» Assignment
Rename "Tkanina" to "Materiał" in the lines of the data from the line containing "Woreczki wykonane z delikatnych, przewi" through the end of the data, and give those lines again with nothing else changed.
Start of Extracted records
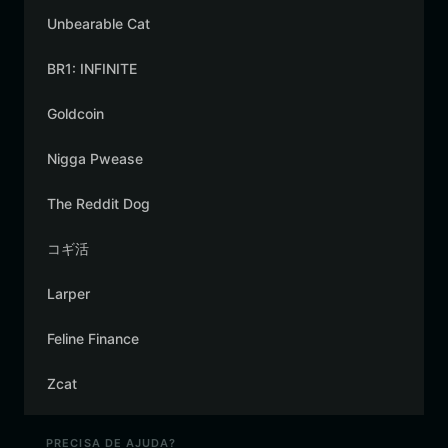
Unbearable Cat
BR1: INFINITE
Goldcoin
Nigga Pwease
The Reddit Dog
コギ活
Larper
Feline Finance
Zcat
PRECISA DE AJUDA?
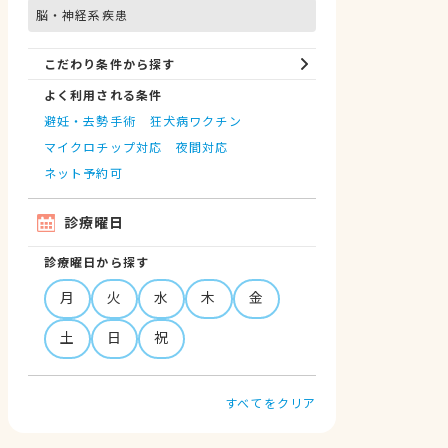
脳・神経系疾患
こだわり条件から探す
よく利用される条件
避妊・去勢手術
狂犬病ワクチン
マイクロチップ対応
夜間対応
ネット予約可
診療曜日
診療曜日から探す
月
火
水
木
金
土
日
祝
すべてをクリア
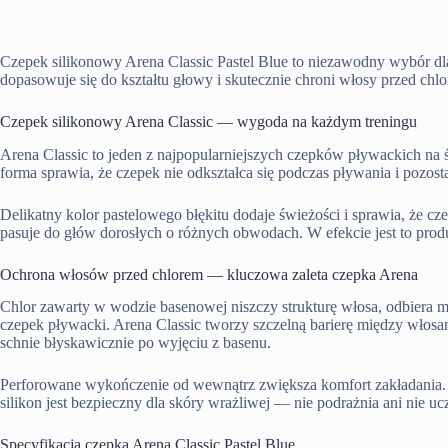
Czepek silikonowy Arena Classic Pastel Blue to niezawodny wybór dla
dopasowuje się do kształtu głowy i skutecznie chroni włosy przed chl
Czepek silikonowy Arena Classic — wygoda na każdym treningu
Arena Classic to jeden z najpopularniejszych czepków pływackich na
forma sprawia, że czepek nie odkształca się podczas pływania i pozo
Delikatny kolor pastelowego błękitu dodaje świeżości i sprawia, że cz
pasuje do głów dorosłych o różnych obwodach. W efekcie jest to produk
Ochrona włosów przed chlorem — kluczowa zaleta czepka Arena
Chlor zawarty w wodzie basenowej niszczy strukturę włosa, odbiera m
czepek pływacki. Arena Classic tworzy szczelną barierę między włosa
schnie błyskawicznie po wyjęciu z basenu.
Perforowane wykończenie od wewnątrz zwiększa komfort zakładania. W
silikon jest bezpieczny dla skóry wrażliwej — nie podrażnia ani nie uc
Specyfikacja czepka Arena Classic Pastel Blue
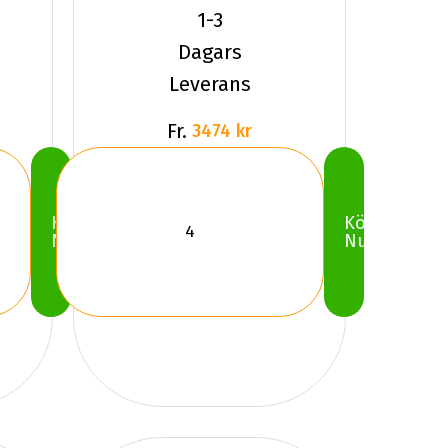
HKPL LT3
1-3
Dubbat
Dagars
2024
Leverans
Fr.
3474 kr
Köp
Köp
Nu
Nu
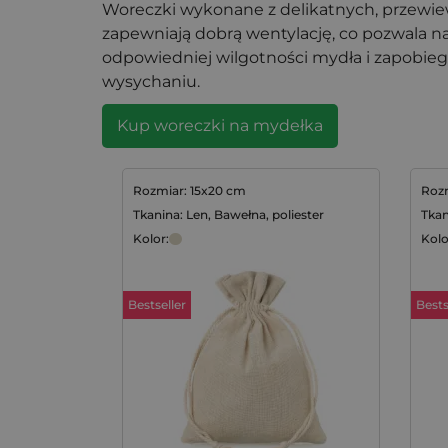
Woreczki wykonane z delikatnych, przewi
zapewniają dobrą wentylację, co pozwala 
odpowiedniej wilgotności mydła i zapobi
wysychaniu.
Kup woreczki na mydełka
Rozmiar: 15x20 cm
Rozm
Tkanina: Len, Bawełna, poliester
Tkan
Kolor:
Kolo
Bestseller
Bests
End of Extracted records
» Exercise response
Woreczki wykonane z delikatnych, przewi
zapewniają dobrą wentylację, co pozwala 
odpowiedniej wilgotności mydła i zapobi
wysychaniu.
Kup woreczki na mydełka
Rozmiar: 15x20 cm
Rozm
Materiał: Len, Bawełna, poliester
Tkan
Kolor:
Kolo
Bestseller
Bests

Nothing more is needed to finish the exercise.